We are fortunate to have come so far – but we have still further to go and like most equality gains, we need to keep a hawk eye on the Conservatives to be sure they don’t roll back the clock. The Government’s u-turn earlier this summer on the repeal of the EHRC General Duty was just one example.
Like many Labour members, I was incredibly proud at the announcement of Doreen Lawrence joining us in Parliament as a working peer. Yet our Parliament is not reflective of the population as a whole. It is astonishing to think that the House of Commons had had almost no minority representation until four BAME Labour MPs were elected in 1987. Today there are 27 non-white Members of Parliament, around 4% of the total. Eleven are Tories. Sixteen are Labour. There are no ethnic minority Lib Dem MPs. If Parliament reflected the population, there would be around 80 BAME MPs.

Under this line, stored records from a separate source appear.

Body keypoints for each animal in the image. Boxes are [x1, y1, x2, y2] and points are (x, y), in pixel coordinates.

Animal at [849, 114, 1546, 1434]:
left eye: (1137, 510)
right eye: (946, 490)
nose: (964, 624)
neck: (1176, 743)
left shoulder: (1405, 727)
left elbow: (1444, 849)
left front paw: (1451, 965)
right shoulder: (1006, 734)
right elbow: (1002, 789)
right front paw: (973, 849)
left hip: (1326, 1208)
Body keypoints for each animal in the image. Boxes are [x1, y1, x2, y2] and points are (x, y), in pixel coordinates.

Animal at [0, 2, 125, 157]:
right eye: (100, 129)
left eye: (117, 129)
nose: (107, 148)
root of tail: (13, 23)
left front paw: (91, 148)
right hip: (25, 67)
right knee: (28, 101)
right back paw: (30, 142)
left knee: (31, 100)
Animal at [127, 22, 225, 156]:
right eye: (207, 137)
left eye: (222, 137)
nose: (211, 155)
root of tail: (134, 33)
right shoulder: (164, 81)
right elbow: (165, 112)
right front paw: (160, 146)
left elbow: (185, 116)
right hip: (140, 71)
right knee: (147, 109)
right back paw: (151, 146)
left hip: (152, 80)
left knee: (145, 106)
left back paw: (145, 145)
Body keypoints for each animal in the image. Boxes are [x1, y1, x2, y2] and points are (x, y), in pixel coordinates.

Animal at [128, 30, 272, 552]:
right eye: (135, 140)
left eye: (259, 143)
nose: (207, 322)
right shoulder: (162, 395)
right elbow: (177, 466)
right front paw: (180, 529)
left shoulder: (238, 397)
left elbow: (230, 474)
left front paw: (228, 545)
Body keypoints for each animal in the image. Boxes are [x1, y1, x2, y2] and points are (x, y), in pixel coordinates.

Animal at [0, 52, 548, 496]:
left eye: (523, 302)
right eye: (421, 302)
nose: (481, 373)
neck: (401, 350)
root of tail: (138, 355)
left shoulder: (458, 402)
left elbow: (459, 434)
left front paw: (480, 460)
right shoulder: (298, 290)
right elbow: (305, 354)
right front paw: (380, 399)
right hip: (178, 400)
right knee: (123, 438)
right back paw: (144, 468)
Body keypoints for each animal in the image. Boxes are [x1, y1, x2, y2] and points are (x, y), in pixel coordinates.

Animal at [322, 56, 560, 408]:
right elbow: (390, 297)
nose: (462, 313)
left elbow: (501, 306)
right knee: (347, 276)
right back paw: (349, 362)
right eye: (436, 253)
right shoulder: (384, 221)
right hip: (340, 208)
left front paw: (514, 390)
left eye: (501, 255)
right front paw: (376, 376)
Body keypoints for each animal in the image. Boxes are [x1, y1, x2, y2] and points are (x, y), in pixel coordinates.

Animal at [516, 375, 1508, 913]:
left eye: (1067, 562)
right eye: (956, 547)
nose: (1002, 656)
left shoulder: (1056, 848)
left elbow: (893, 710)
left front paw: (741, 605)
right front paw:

One of the main challenges for all political parties is not merely to court the votes of BAME voters, but also to motivate BAME people to understand politics and vote in the first place. What I hear from some BAME young people in my constituency is not that their traditional ties to Labour are threadbare, but that their sense that politics matters and is close to their lives is much less clear. BAME voters, like all voters, will increasingly shop around with their political loyalties. Far more worrying is BAME people not voting at all. If Mr Crosby has his way, and we enter a period of politics of division and playing one vote off against another, we shouldn’t be surprised if people turn their backs. That’s why, as ethnic minorities begin to question what the Tories really stand for, the consistency of Labour’s record and the reality of the One Nation message of inclusion will be a big opportunity to build those relationships and trust.